The latest official figures show new coronavirus cases rising at their fastest rate since March 2021 due to the more transmissible ‘Delta’ variant which is putting pressure on the government to choose between leaving some measures in place after June 21 or postponing so-called Freedom Day by a couple of weeks.

The UK isn’t alone in balancing risks of new variants against the progress made in blocking the link between infections and hospitalisations through an effective vaccination programme.

The Seychelles is one of the most vaccinated countries in the world, but recently was forced to reimpose restrictions.

Since the government removed Portugal (3 June) from the green list of countries deemed safe for travel while adding no other countries, travel companies have reported very hot demand for staycations.

For example, the Financial Times reported that holiday rentals company Awaze saw a 40% increase in demand compared with the same day in 2019, while Trainline (TRN) said bookings for the next two weeks surged 86%.

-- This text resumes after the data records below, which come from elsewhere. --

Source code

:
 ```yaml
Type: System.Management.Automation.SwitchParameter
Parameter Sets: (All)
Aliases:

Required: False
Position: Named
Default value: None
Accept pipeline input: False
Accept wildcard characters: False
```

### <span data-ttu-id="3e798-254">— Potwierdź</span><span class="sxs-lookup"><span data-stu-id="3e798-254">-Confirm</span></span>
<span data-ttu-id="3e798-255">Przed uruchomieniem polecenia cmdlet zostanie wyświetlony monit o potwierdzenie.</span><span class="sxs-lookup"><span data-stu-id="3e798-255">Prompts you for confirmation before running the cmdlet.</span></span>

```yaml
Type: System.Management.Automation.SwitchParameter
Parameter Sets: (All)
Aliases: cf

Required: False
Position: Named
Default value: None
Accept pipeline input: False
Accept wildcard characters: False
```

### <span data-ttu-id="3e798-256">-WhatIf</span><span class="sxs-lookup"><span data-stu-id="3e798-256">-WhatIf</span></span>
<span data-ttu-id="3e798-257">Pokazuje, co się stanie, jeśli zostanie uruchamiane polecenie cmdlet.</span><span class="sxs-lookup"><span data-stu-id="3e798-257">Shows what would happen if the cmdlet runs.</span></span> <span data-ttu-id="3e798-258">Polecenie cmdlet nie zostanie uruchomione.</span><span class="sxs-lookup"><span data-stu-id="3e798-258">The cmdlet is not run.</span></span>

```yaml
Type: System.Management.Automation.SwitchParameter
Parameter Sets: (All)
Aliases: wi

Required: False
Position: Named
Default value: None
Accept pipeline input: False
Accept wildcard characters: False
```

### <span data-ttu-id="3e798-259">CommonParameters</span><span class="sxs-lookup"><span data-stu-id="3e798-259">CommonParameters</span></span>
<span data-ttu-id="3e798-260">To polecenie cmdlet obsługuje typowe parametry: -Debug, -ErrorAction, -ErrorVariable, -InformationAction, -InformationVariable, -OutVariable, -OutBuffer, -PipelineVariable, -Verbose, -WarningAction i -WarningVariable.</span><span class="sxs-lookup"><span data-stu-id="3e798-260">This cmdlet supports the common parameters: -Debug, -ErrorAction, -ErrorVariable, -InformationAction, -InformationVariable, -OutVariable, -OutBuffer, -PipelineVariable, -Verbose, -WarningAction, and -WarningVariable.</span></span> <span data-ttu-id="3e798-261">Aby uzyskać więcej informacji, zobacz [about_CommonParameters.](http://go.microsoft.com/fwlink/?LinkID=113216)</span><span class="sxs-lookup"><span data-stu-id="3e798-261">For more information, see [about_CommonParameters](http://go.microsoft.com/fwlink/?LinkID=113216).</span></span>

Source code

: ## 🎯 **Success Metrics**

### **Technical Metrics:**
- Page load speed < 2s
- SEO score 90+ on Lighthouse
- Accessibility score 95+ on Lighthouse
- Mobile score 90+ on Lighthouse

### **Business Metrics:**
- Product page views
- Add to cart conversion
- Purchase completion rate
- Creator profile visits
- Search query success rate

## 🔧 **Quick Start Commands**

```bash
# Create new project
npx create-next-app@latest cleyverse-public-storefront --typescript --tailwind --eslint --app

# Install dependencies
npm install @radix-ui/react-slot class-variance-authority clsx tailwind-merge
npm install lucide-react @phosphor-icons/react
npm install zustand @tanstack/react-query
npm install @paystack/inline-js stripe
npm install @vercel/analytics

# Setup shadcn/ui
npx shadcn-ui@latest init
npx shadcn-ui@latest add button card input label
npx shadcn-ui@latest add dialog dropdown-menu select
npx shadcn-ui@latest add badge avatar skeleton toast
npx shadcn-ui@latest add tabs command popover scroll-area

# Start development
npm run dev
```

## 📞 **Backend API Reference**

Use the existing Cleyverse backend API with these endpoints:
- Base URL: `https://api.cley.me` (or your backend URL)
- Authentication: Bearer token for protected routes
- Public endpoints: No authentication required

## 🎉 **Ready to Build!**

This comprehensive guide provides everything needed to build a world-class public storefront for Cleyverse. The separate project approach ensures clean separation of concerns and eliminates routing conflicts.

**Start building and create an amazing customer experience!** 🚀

Even if you are lucky enough to secure a booking, anecdotal evidence gathered by Shares indicates that some companies are simply not equipped to handle the extra demand with a reported two plus hours waiting times food and drinks.

A shortage of hospitality staff (see page 7) is no doubt having a big impact on the level service despite reduced capacity due to social distancing protocols.

With demand outstripping supply, consumers have been warned to expect higher prices with Which magazine reporting that some popular holiday resorts such as Brighton have seen a 127% increase in the cost of accommodation, year-on-year.

Some parts of the hospitality sector will benefit from the staycation trend such as restaurant/café/bar operator Loungers (LGRS:AIM) whose estate is exposed to coastal towns and any delay to workers going back to the office will result in more time and money spent locally.

Pubs which have developed more outdoor capacity during lockdown and are located in suburban locations such as Young’s & Co (YNGS:AIM) and Marston’s (MARS) could also be beneficiaries.

That said, a delay to full reopening may impact hospitality shares more than otherwise would have been the case because investors seem to have got carried away and according to Shore Capital, valuations are now pricing in a ‘rapid recovery’ in profits.

The risks of investor complacency were illuminated when best premium bar operator Revolution Bars (RBG:AIM) shocked investors with a deeply discounted share placing on 26 May, less than two weeks after issuing a bullish reopening statement.

If the Government decides to keep some restrictions in place for longer than its original roadmap, it wouldn’t be surprising to see more rights issues as firms move quickly to shore up their finances.